Rivers carry significant quantities of terrestrial carbon towards the ocean. Much of this carbon comes from terrestrial vegetation and soils. But some originates from carbonaceous rocks, worn away by erosion. As such, rivers serve as a meeting point for the biological and geological carbon cycles. The extent to which these cycles interact is uncertain, but will be affected by the degree to which biogenic and petrogenic sources contribute to the complex mix of river carbon.

Credit: © ISTOCK/THINKSTOCK

Unfortunately, unravelling the source of riverine carbon is difficult. Plant-specific biomarkers have rendered components of the young biogenic carbon pool relatively easy to detect. But establishing the origin of the older, chemically complex pool, within which petrogenic carbon falls, has proven tricky.

Brad Rosenheim and Valier Galy (Geophys. Res. Lett. http://doi.org/jcd; 2012) offer a novel radiocarbon-based approach for assessing the source of riverine particulate organic carbon. They use suspended sediments collected from Narayani River — one of the largest Himalayan tributaries to the Ganges during the monsoon season — as a test bed for their approach. The technique hinges on the linear heating of sediments from laboratory temperatures up to 1,000 °C, and the radiocarbon analysis of carbon dioxide collected along the way.

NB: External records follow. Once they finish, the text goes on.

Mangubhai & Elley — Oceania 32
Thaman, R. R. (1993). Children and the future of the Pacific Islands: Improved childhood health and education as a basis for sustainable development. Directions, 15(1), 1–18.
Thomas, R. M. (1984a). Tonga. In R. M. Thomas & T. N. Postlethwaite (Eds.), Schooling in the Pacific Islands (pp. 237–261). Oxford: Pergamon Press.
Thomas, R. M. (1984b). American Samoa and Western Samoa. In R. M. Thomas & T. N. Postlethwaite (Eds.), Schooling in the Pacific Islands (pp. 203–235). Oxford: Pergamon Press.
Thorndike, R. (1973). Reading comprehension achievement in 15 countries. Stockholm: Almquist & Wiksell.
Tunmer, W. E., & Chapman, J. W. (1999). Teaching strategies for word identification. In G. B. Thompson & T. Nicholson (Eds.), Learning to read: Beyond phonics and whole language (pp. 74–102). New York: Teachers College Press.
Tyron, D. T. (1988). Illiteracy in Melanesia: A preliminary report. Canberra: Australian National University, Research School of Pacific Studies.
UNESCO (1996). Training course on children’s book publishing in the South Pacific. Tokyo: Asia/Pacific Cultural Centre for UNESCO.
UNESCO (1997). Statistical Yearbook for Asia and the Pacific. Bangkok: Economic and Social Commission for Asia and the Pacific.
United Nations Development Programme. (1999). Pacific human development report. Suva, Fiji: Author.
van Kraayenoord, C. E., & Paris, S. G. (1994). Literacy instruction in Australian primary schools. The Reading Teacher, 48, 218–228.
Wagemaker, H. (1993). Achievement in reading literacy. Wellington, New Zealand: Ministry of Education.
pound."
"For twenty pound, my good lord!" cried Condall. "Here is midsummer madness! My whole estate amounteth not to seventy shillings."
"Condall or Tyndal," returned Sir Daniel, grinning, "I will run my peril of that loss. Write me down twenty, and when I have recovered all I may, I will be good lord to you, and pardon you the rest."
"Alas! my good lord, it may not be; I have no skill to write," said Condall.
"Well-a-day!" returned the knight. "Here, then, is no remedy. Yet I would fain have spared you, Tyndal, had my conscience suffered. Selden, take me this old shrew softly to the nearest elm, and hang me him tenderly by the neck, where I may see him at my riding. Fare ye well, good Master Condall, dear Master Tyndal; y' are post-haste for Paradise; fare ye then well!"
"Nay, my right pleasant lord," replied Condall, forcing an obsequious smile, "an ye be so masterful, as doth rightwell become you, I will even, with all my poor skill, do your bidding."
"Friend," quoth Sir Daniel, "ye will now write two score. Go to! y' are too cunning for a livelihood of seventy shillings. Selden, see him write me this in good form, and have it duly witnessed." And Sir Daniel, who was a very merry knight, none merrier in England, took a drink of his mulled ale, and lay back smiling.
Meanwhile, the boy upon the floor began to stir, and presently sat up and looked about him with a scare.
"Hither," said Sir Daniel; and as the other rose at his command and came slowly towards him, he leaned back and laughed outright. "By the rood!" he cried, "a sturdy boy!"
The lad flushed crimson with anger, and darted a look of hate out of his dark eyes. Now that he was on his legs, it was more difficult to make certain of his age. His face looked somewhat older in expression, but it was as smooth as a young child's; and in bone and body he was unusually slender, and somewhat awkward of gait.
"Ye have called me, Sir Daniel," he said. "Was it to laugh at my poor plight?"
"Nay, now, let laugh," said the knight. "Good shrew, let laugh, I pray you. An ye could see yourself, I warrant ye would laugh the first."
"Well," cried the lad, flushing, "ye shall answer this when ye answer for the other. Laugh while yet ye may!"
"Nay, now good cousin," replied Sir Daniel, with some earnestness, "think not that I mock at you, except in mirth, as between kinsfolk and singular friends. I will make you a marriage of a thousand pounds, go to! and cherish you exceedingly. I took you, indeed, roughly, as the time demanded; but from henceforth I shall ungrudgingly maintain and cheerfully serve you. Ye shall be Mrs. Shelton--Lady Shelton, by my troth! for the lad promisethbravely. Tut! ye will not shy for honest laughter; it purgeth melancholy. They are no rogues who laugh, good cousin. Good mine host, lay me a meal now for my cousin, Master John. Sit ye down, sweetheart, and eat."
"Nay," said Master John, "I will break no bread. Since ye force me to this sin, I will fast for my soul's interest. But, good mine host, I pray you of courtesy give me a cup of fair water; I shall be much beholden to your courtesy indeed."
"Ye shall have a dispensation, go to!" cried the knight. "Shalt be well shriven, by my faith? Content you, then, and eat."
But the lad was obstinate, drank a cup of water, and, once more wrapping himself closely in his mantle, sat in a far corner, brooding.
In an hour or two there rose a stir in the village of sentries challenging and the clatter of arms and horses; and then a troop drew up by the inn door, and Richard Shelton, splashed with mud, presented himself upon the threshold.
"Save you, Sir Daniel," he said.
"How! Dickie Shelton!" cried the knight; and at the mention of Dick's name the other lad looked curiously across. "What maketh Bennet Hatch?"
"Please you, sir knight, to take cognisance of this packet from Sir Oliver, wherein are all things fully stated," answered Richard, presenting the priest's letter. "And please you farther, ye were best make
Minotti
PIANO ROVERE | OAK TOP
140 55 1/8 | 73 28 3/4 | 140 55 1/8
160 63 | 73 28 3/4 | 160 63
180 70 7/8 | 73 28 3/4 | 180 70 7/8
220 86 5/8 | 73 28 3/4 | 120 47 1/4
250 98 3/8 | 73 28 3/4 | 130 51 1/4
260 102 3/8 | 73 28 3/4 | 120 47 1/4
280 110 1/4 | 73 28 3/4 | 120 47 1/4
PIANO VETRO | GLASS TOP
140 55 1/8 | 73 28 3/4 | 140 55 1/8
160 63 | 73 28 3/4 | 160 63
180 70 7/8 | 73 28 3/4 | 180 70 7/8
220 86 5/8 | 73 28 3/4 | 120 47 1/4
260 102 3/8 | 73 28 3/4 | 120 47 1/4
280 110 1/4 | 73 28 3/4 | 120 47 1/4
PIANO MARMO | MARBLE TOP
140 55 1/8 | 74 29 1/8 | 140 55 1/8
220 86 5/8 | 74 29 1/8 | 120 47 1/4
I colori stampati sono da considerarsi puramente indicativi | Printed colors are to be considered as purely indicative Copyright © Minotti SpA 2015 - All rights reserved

They detected a broad spectrum of radiocarbon ages, ranging from the very young to over 30,000 radiocarbon years in age, each corresponding to a different component of the organic carbon pool. Using a Gaussian decomposition model to pick out different fractions of this pool, they estimate that petrogenic carbon accounted for 0.067% of the particulate carbon in sediments collected in 2005, in line with previous suggestions, and 0.17% in those collected in 2007.

To get a feel for the consistency of this age spectrum across settings, Rosenheim and Galy compare their findings to radiocarbon data collected in a similar fashion from the Mississippi–Atchafalaya river system. According to their analysis, the fast-flowing waters of the Narayani, which cuts through old, carbonaceous bedrock, yield a much broader spectrum of radiocarbon ages than the relatively slow-moving waters of the Mississippi–Atchafalaya system.

The Narayani River probably plays just a small role in the global carbon cycle. However, the findings point to a potentially significant difference in the age spectrum of carbon delivered to the oceans by small mountainous rivers and their large meandering counterparts.